"Mark that, gentlemen!" said the drover to the soldiers. "The fellow confesses he did it; mark that!"
"Oh, you did it, did you?" said the soldier. "Come, then, you must go with us. So quick! stir yourself, I say." And again the regulation-boot hammered away at the sides of the unfortunate Goffoni.
"Do let me die here, do!" implored the moribund Signor G.
"Die here!" returned the man of war. "No, no! you'll have to die in a rather more public place than this, I'm thinking. But come! we're not going to be played the fool with in this manner. Get up, I tell you once more!" So saying, the soldier took the prostrate Signor by the collar and set him on his legs.
"Oh! why wont you let me be quiet?" groaned Goffoni; "I've taken poison—indeed I have!"
"Taken poison!" the soldier exclaimed, with a sneer; "taken a purse, you mean, and it will prove just as fatal to you, I'll be sworn. However, we're not to be gulled by any such flams, don't think it. So let's see what you've got in your pockets. Oh! a pair of diamond earrings, eh? Very pretty indeed! the produce of some other robbery, no doubt! A gold watch, and ditto snuff-box! Equally honestly come by, I'll wager. A good stroke of business you've been doing this evening, my man! And here's a silk purse, with lots of money in it; and here's a leathern one without a soldo."

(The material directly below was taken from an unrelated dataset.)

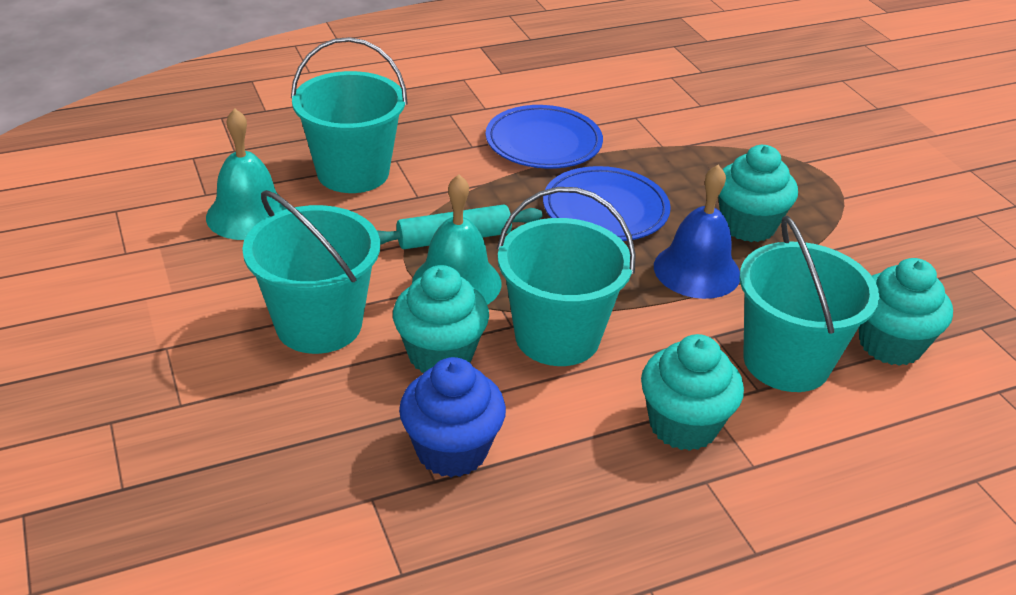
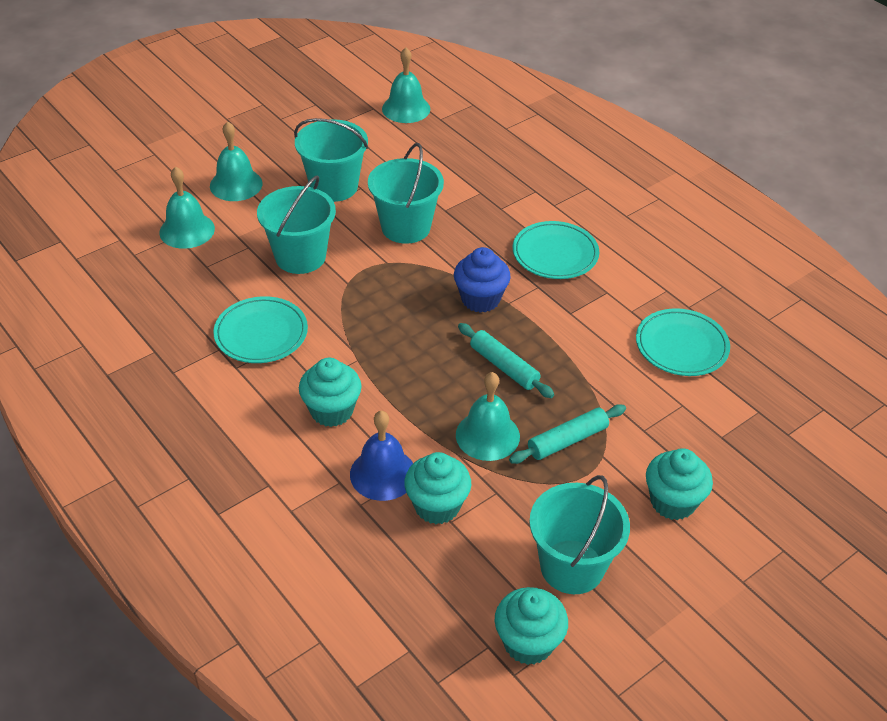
blue plate: [486,105,603,169] [543,166,671,241] = 2 -> none = 0
turquoise bell: [206,109,286,240] [412,174,501,305] = 2 -> [159,167,215,249] [210,121,263,201] [382,47,430,123] [456,372,520,461] = 4
turquoise plate: none = 0 -> [213,296,308,363] [513,221,599,279] [636,308,730,376] = 3
turquoise rolling pin: [377,205,543,249] = 1 -> [458,323,554,398] [509,404,626,464] = 2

"The leathern one's mine!" cried the drover; "but it was full when the scoundrel took it from me."
"Of course it was! and the rogue's emptied the contents of the one into the other. But that don't matter—the mere finding of the purse upon him is quite enough to take the breath out of his body. So, come! give over this shamming," continued the soldier, violently shaking the drowsy Signor, who was again nodding under the somnorific effects of the laudanum. "We're too old birds to be caught by such chaff as this, I can tell you. So on to prison with you—get on."
Whereupon two of the soldiers placed themselves, one on either side of the ill-fated Goffoni, and commenced dragging him by the collar to the Casa di Correzione, while the two others attended him in the rear, and by the aid of their bayonets, applied to that part of his person where a gentleman's honour is supposed to reside, kept continually dissipating the incipient slumbers of the somnolent Signor, and goading him like an untractable donkey on to the nearest house of entertainment for brigands and patriots.